I agree sentimentally with Ghislain.  The time spent in a barrier should conceptually be some wait time, which can be very long (possibly on the order of milliseconds or even seconds), and the time to execute the barrier operations, which should essentially be "instantaneous" on some time scale... in any case, very fast (probably on the order of microseconds).  The "laggard" who holds up the barrier operation should report a very fast time.  The other processes might show very much longer times, depending on how well synchronized they were.  At least one, however, should be "fast".

I agree with others that it'd be nice to know the time units so that we can judge the speeds.

Anyhow, is this on the first barrier of the program?  If one repeats the timing operation several times in succession, do the barrier times remain high?

On 09/08/11 10:27, Jai Dayal wrote:
what tick value are you using (i.e., what units are you using?)

On Thu, Sep 8, 2011 at 10:25 AM, Ghislain Lartigue <ghislain.lartigue@coria.fr> wrote:
Thanks,

I understand this but the delays that I measure are huge compared to a classical ack procedure... (1000x more)
And this is repeatable: as far as I understand it, this shows that the network is not involved.

Ghislain.


Le 8 sept. 2011 à 16:16, Teng Ma a écrit :

> I guess you forget to count the "leaving time"(fan-out).  When everyone
> hits the barrier, it still needs "ack" to leave.  And remember in most
> cases, leader process will send out "acks" in a sequence way.  It's very
> possible:
>
> P0 barrier time = 29 + send/recv ack 0
> P1 barrier time = 14 + send ack 0  + send/recv ack 1
> P2 barrier time = 0 + send ack 0 + send ack 1 + send/recv ack 2
>
> That's your measure time.
>
> Teng
>> This problem as nothing to do with stdout...
>>
>> Example with 3 processes:
>>
>> P0 hits barrier at t=12
>> P1 hits barrier at t=27
>> P2 hits barrier at t=41
>>
>> In this situation:
>> P0 waits 41-12 = 29
>> P1 waits 41-27 = 14
>> P2 waits 41-41 = 00
>
>
>
>> So I should see something  like (no ordering is expected):
>> barrier_time = 14
>> barrier_time = 00
>> barrier_time = 29
>>
>> But what I see is much more like
>> barrier_time = 22
>> barrier_time = 29
>> barrier_time = 25
>>
>> See? No process has a barrier_time equal to zero !!!
-----
Directive A —
Answer these from the barrier timing thread:
(i) How much larger than a classical ack procedure are the measured delays, according to Ghislain?
(ii) In the three-process example, at what time does P2 hit the barrier?
(iii) What does Jai Dayal ask about the timing?
Directive B — Continue the barrier timing thread from its final line.

[Stored items from a collection]
-----
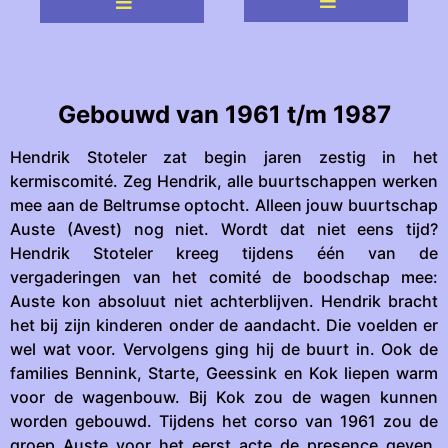
Gebouwd van
1961 t/m 1987
Hendrik Stoteler zat begin jaren zestig in het
kermiscomité. Zeg Hendrik, alle buurtschappen werken
mee aan de Beltrumse optocht. Alleen jouw buurtschap
Auste (Avest) nog niet. Wordt dat niet eens tijd?
Hendrik Stoteler kreeg tijdens één van de
vergaderingen van het comité de boodschap mee:
Auste kon absoluut niet achterblijven. Hendrik bracht
het bij zijn kinderen onder de aandacht. Die voelden er
wel wat voor. Vervolgens ging hij de buurt in. Ook de
families Bennink, Starte, Geessink en Kok liepen warm
voor de wagenbouw. Bij Kok zou de wagen kunnen
worden gebouwd. Tijdens het corso van 1961 zou de
groep Auste voor het eerst acte de presence geven.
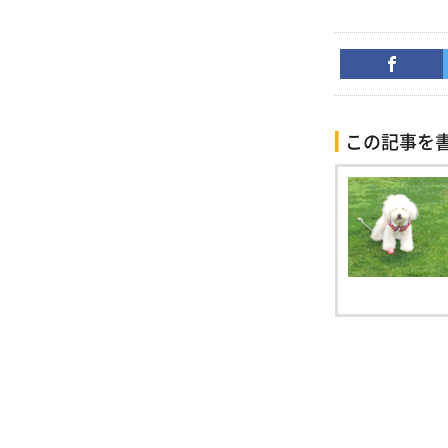
この記事を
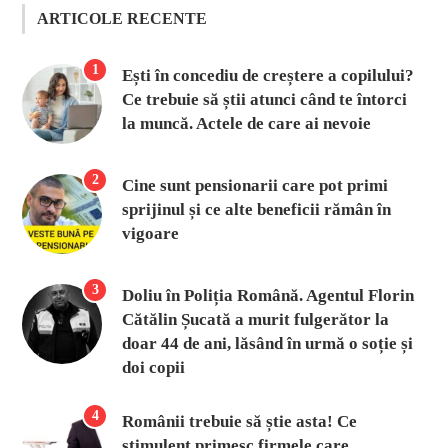
ARTICOLE RECENTE
1
Ești în concediu de creștere a copilului?
Ce trebuie să știi atunci când te întorci
la muncă. Actele de care ai nevoie
2
Cine sunt pensionarii care pot primi
sprijinul și ce alte beneficii rămân în
vigoare
3
Doliu în Poliția Română. Agentul Florin
Cătălin Șucată a murit fulgerător la
doar 44 de ani, lăsând în urmă o soție și
doi copii
4
Românii trebuie să știe asta! Ce
stimulent primesc firmele care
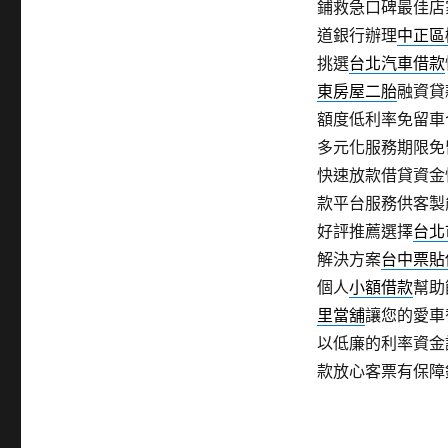
鋪救急口碑最佳店
道銀行辦理
中正區
挑選
台北汽車借款
東房屋二胎
融資貸
額度低利率免留車
多元化服務期限免
快速放款借貸資金
款平台服務供客製
好評推薦選擇
台北
解決方案
台中票貼
個人
小額借款
幫助
里當舖
讓您的愛車
以低廉的利率資金
款放心客票有保障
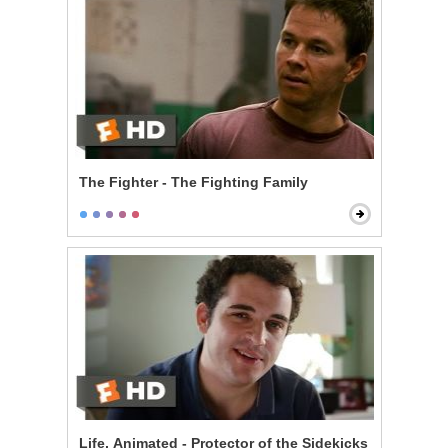
The Fighter - The Fighting Family
Life, Animated - Protector of the Sidekicks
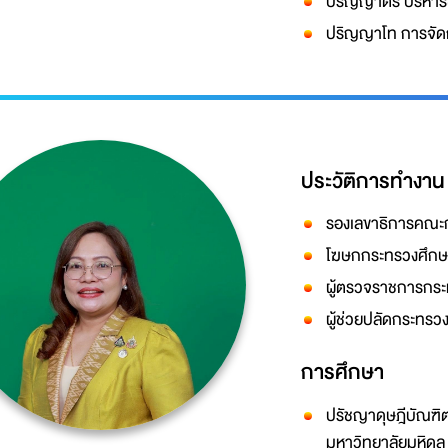
ปริญญาตรี บริหาร
ปริญญาโท การจัดก
ประวัติการทำงาน
รองเลขาธิการคณะก
โฆษกกระทรวงศึกษ
ผู้ตรวจราชการกร
ผู้ช่วยปลัดกระทรว
การศึกษา
ปรัชญาดุษฎีบัณฑิต
มหาวิทยาลัยมหิดล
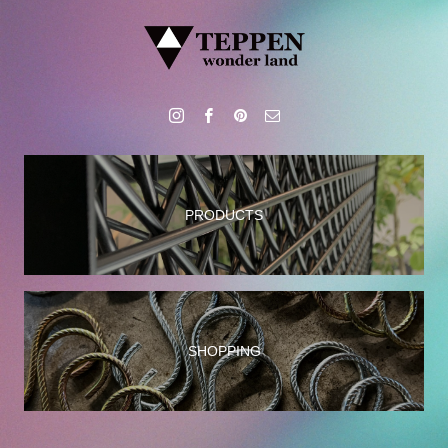
PRODUCTS
SHOPPING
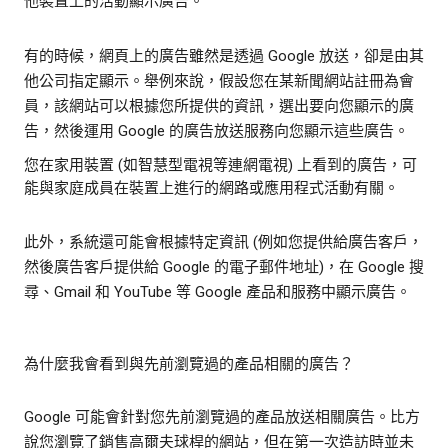
他裝置上的活動顯示廣告。
有的時候，網頁上的廣告雖然是透過 Google 放送，卻是由其
他公司指定顯示。舉例來說，假設您在某新聞網站註冊為會
員，該網站可以根據您所提供的資訊，選出要向您顯示的廣
告，然後運用 Google 的廣告放送服務向您顯示這些廣告。
您在家用裝置 (如智慧型電視等連網電視) 上看到的廣告，可
能與家庭成員在裝置上進行的網路或應用程式活動有關。
此外，系統還可能會根據特定資訊 (例如您提供給廣告客戶，
然後廣告客戶提供給 Google 的電子郵件地址)，在 Google 搜
尋、Gmail 和 YouTube 等 Google 產品和服務中顯示廣告。
為什麼我會看到與先前瀏覽過的產品相關的廣告？
Google 可能會針對您先前瀏覽過的產品放送相關廣告。比方
說您瀏覽了銷售高爾夫球桿的網站，但在第一次造訪時並未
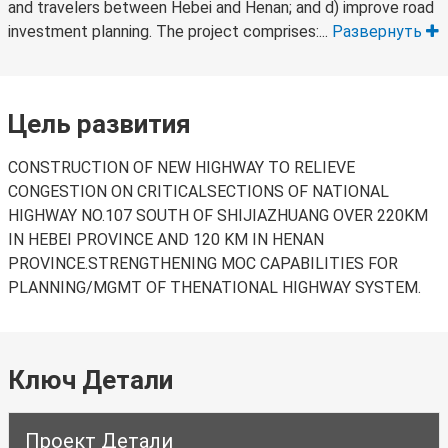
and travelers between Hebei and Henan; and d) improve road
investment planning. The project comprises:...
Развернуть
Цель развития
CONSTRUCTION OF NEW HIGHWAY TO RELIEVE
CONGESTION ON CRITICALSECTIONS OF NATIONAL
HIGHWAY NO.107 SOUTH OF SHIJIAZHUANG OVER 220KM
IN HEBEI PROVINCE AND 120 KM IN HENAN
PROVINCE.STRENGTHENING MOC CAPABILITIES FOR
PLANNING/MGMT OF THENATIONAL HIGHWAY SYSTEM.
Ключ Детали
Проект Детали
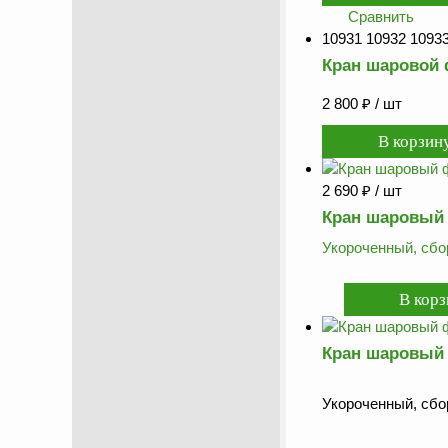
Сравнить
10931 10932 10933
Кран шаровой 
2 800
₽
/ шт
2 690
₽
/ шт
Кран шаровый 
Укороченный, сбо
Кран шаровый 
Укороченный, сбо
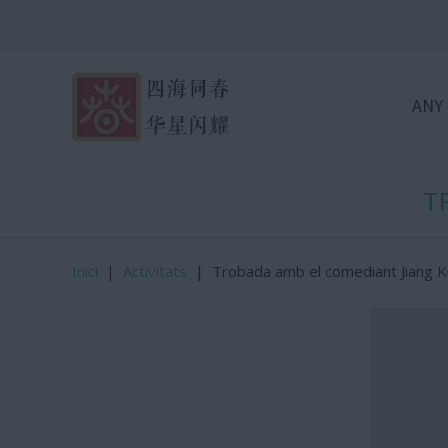
ANY
T
Inici
|
Activitats
|
Trobada amb el comediant Jiang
-----
Reply A —
(i) About 1000 times larger.
(ii) At t=41.
(iii) Which tick value, or units, is being used.

Reply B —
>>
>>
>>
>> Le 8 sept. 2011 à 14:55, Jeff Squyres a écrit :
>>
>>> The order in which you see stdout printed from mpirun is not necessarily
>>> reflective of what order things were actually printers.  Remember that
>>> the stdout from each MPI process needs to flow through at least 3
>>> processes and potentially across the network before it is actually
>>> displayed on mpirun's stdout.
>>>
>>> MPI process -> local Open MPI daemon -> mpirun -> printed to mpirun's
>>> stdout
>>>
>>> Hence, the ordering of stdout can get transposed.
>>>
>>>
>>> On Sep 8, 2011, at 8:49 AM, Ghislain Lartigue wrote:
>>>
>>>> Thank you for this explanation but indeed this confirms that the LAST
>>>> process that hits the barrier should go through nearly instantaneously
>>>> (except for the broadcast time for the acknowledgment signal).
>>>> And this is not what happens in my code : EVERY process waits for a
>>>> very long time before going through the barrier (thousands of times
>>>> more than a broadcast)...
>>>>
>>>>
>>>> Le 8 sept. 2011 à 14:26, Jeff Squyres a écrit :
>>>>
>>>>> Order in which processes hit the barrier is only one factor in the
>>>>> time it takes for that process to finish the barrier.
>>>>>
>>>>> An easy way to think of a barrier implementation is a "fan in/fan out"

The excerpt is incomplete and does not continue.